Thaw your turkey safely.

Never thaw your turkey by leaving it out on the counter. A thawing turkey must defrost at a safe temperature. When the turkey is left out at room temperature for more than two hours, its temperature becomes unsafe. Bacteria can multiply in the "danger zone," between 40 degrees F and 140 degrees F.

Thaw turkeys in the refrigerator in a container; in a leak-proof plastic bag in a sink or cold water (change the water every 30 minutes); or in the microwave (follow the microwave oven manufacturer's instructions).

Do not wash or rinse your raw turkey. Washing your turkey can make you and your family sick. The turkey juices can spread and contaminate the kitchen, countertops, utensils and food.

Handle your turkey the right way. Raw poultry can contaminate anything near with harmful bacteria. Follow the four steps to food safety -- clean, separate, cook and chill -- to prevent the spread of bacteria to your food, family and friends.

Wash hands, utensils.

Wash hands with warm soapy water for 20 seconds before and after handling the turkey.

Use a separate cutting board for raw turkey.

Never place cooked food or fresh produce on a plate, cutting board or other surfaces that previously held raw turkey.

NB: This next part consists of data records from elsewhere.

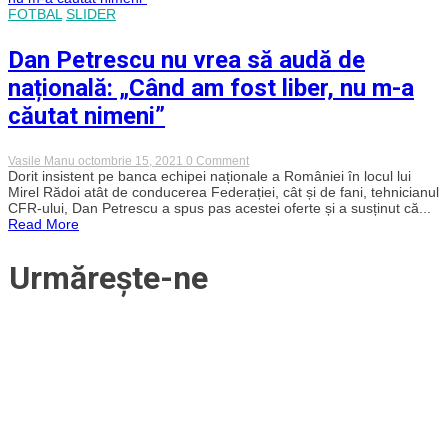
peste
FOTBAL
SLIDER
tine,
deși
ei
Dan Petrescu nu vrea să audă de
nu
au
națională: „Când am fost liber, nu m-a
jucat
fotbal
căutat nimeni”
niciodată”
on
Vasile Manu
octombrie 15, 2021
0 Comment
Dan
Dorit insistent pe banca echipei naționale a României în locul lui
Petrescu
Mirel Rădoi atât de conducerea Federației, cât și de fani, tehnicianul
nu
CFR-ului, Dan Petrescu a spus pas acestei oferte și a susținut că...
vrea
Read More
să
audă
de
Urmărește-ne
națională:
„Când
am
fost
liber,
nu
m-
a
căutat
nimeni”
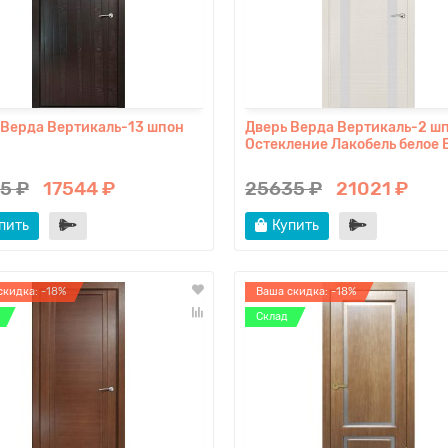
 Верда Вертикаль-13 шпон
Дверь Верда Вертикаль-2 ш
Остекление Лакобель белое 
5 ₽
17544 ₽
25635 ₽
21021 ₽
пить
Купить
скидка: -18%
Ваша скидка: -18%
Склад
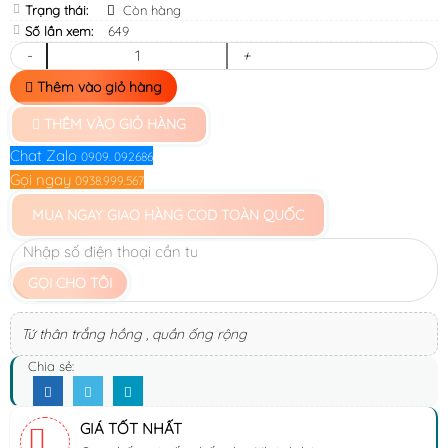
Trạng thái:
Còn hàng
Số lần xem:
649
-
+
Thêm vào giỏ hàng
THÊM VÀO GIỎ HÀNG
Chat Zalo
0909. 092686
Gọi ngay
0938.999.567
MUA NGAY
GIAO HÀNG COD TOÀN QUỐC
GỌI CHO TÔI
Tứ thân trắng hồng , quần ống rộng
Chia sẻ:
GIÁ TỐT NHẤT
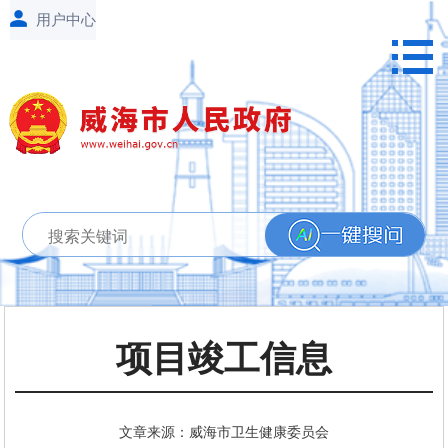
项目竣工信息
文章来源：威海市卫生健康委员会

Wash cutting boards, utensils, dishes and countertops with hot soapy water after preparing the turkey and before you prepare the next item.

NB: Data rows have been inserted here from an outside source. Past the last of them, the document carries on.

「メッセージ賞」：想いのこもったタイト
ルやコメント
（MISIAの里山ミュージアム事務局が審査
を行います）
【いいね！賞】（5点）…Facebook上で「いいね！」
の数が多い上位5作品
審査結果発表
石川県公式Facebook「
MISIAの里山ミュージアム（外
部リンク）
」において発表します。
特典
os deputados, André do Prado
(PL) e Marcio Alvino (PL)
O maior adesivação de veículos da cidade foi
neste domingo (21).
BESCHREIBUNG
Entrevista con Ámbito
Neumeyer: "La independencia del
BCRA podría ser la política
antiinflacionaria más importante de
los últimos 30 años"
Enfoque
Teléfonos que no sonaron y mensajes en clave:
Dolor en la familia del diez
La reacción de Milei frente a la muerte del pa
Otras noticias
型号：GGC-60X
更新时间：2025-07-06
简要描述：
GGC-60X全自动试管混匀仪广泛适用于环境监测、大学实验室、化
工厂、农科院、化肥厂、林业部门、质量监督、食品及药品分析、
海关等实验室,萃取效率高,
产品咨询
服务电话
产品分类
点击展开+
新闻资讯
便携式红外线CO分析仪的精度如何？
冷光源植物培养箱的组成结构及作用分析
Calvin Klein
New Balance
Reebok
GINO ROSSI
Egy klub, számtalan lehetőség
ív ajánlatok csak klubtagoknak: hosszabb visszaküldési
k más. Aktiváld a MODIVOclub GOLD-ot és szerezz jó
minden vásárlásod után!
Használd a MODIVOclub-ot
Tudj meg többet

Cook carefully, check temperature.

Cook stuffing thoroughly. If you are serving stuffing, cook the stuffing separately from the turkey in a casserole dish; this makes it easy to be sure it is thoroughly cooked correctly. If you cook stuffing in the turkey, put the stuffing in the turkey just before cooking. With the stuffing, use a food thermometer to make sure the stuffing's center reaches 165 degrees F. Bacteria can survive in stuffing that has not reached 165 degrees F and may then cause food poisoning. If you cook stuffing in the turkey, wait 20 minutes after taking the turkey out of the oven before removing the stuffing; this allows it to cook a little more.

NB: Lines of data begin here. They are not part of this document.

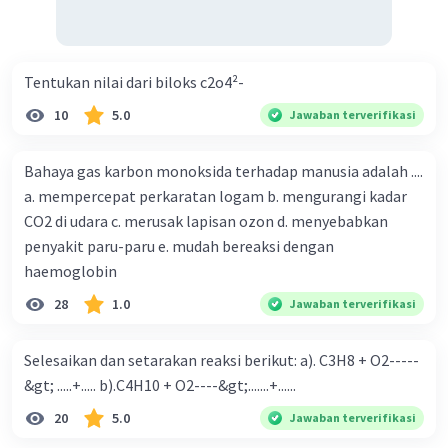
Tentukan nilai dari biloks c2o4²-
10
5.0
Jawaban terverifikasi
Bahaya gas karbon monoksida terhadap manusia adalah ....
a. mempercepat perkaratan logam b. mengurangi kadar
CO2 di udara c. merusak lapisan ozon d. menyebabkan
penyakit paru-paru e. mudah bereaksi dengan
haemoglobin
28
1.0
Jawaban terverifikasi
Selesaikan dan setarakan reaksi berikut: a). C3H8 + O2-----
&gt; .....+..... b).C4H10 + O2----&gt;.......+......
20
5.0
Jawaban terverifikasi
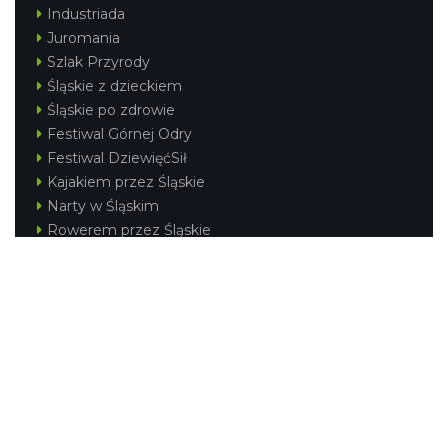
Industriada
Juromania
Szlak Przyrody
Śląskie z dzieckiem
Śląskie po zdrowie
Festiwal Górnej Odry
Festiwal DziewięćSił
Kajakiem przez Śląskie
Narty w Śląskim
Rowerem przez Śląskie
Silesia Convention
Regionalne
Beskidy
Śląsk Cieszyński
Jura Krakowsko-Częstochowska
Kraina Górnej Odry
Górnośląsko-Zagłębiowska Metropolia
KONTAKT
|
PUNKTY IT
|
POLITYKA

Cook your turkey thoroughly. Set the oven temperature to at least 325 degrees F. Place the completely thawed turkey in a roasting pan that is 2 to 2-1/2 inches deep. Cooking times will vary depending on the weight of the turkey. Use a food thermometer to make sure the turkey has reached a safe internal temperature of 165 degrees F. Check by inserting a food thermometer into the center of the stuffing and the thickest part of the breast, thigh and wing joint. Even if your turkey has a pop-up temperature indicator, you should still use a food thermometer to check that the turkey is safely cooked. Make sure you let the turkey sit for 20 minutes before removing the stuffing from the cavity and carving the meat.

Take care of holiday leftovers. Refrigerate leftovers at 40 degrees F or colder as soon as possible and within two hours of preparation to prevent food poisoning. Slice or divide significant cuts of meat, such as turkey, into small quantities for refrigeration so they can cool quickly. Reheat leftovers to least 165 degrees F before serving.